Around that time we were planning a trip to Italy. I was also studying with the mystic, healer and former Catholic priest Ron Roth, whose main guide was the 20th-century mystic and Capuchin priest, Padre Pio. So when I floated the idea of a detour down the Italian boot to San Giovanni Rotundo to visit Pio’s home-base, Julio’s eyes lit up as did his face with his (paradoxically) devilish grin: “I’m there, baby! I love chasing saints.”

Julio has a gift for such bon mots. The phrase made me laugh aloud, and it stuck. As it turns out, the two of us did chase saints across Italy, or as we later joked, Padre Pio chased us across Italy. In years after, we went on to chase saints halfway round the globe.

When I was growing up as a Jewish girl in the Bronx, in a secular Yiddishist environment, such a notion as saints would bring puzzled laughter. I remember my mom making humorous comments from time to time, like: “It’s the building next to that church, you know: ‘Our Lady of Ten Thousand Mitzvahs.’ ” In a largely agnostic/secular/atheist environment, the idea of devotions to deceased mortals and their representative statues was an inexplicable phenomenon of a culture diametrically opposed to our own.

It took many years of study and experience for me to begin to understand the world’s attraction to saints, and my own as well.

The first big piece of news for me was that those regarded as saints are found in every faith, and devotion to them is not limited to Catholicism. There are even those who could rightly be regarded as secular saints. The second was that there are among us today many who by any regard fit that description.

I’m fortunate enough to have been in the presence of some of the greatest of our time. It’s been my encounters with the living ones that gave me the understanding of the intense devotion to those who no longer walk the earth.
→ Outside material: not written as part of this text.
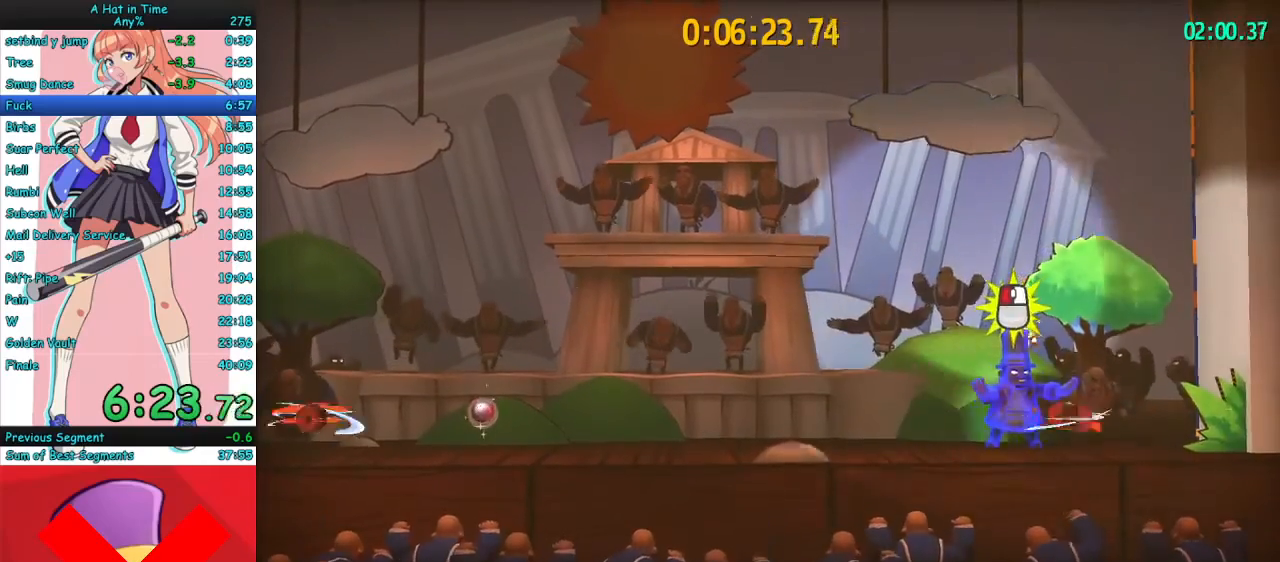
{"keys": ["d"], "mouse": [], "events": []}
So, I think for a while, I am going to run a periodic series of reflections on sainthood; what it means for us in this era, and some of my personal experiences with those whom we may hold in this regard.
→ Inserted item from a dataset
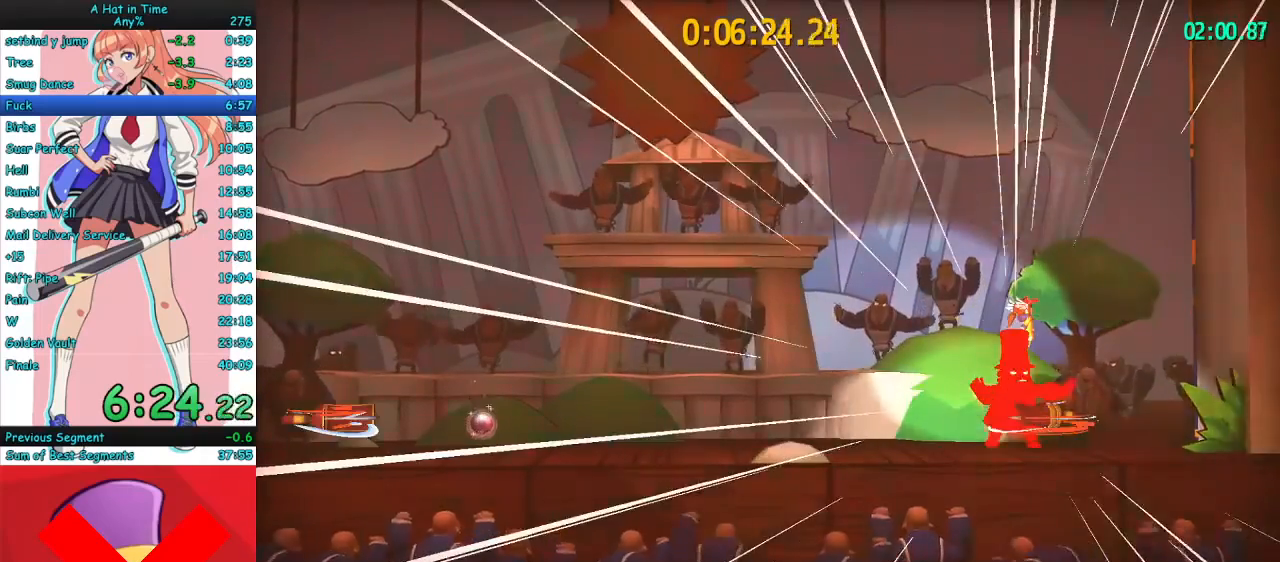
{"keys": [], "mouse": [], "events": [[233, "d", "up"]]}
I leave this post with my favorite quote from one of my most powerful influences: the writer, Jungian psychologist and perhaps saint himself, Robert A. Johnson. Anyone who has heard one of my talks knows I am fond of quoting him, and this paragraph from his autobiography: Balancing Heaven & Earth: A Memoir of Visions, Dreams and Realizations sums up one of the most important and least understood aspects of this rich topic. Having once been invited to be the saint for a rural village in India after he spent several weeks there, he later wrote his reflections on the experience, which, while he kept in humble and humorous perspective, clearly affected him deeply. While I have come to appreciate other aspects that distinguish saints of all backgrounds, this unique perspective provides a good jumping off point:

I have meditated on the subject of sainthood many times since this experience, and I find a bit of wisdom in understanding that saints are people who suffer the projection of unlived holiness from a group of people and are made to serve in this strange role whether they like it or not. It is only the other side of the coin of scapegoating, in which a group chooses an individual to carry the dark side of their own personalities, which they are unwilling to own for themselves. This idea has been borne out by careful examination: every group I have ever experienced has done this living-out-by-appointment of the human elements that are too good or too bad for an ordinary person to accommodate in his or her own life. The group gives that overwhelming characteristic to some person nearby. God help the poor person who is landed with either of the excesses that humankind finds equally difficult to bear.